Content starts

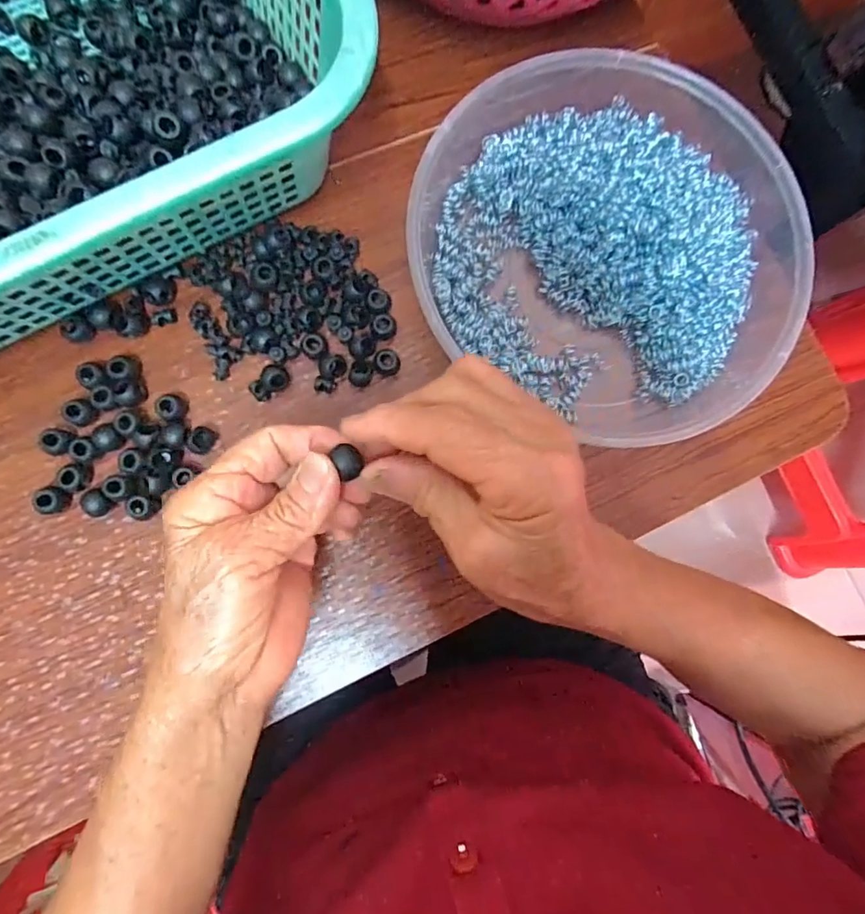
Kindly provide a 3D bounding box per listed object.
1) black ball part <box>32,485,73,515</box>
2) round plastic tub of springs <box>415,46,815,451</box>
[{"bbox_3d":[-0.206,0.024,0.283,0.015,0.015,0.015,5,83,-5],"label":"black ball part"},{"bbox_3d":[0.103,-0.127,0.306,0.219,0.041,0.204,1,83,-5],"label":"round plastic tub of springs"}]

Content ends

Pictures stay out; print everything else in the data exactly.

Kindly provide a 3D bounding box per listed object.
1) black ball part <box>32,485,73,515</box>
2) round plastic tub of springs <box>415,46,815,451</box>
[{"bbox_3d":[-0.206,0.024,0.283,0.015,0.015,0.015,5,83,-5],"label":"black ball part"},{"bbox_3d":[0.103,-0.127,0.306,0.219,0.041,0.204,1,83,-5],"label":"round plastic tub of springs"}]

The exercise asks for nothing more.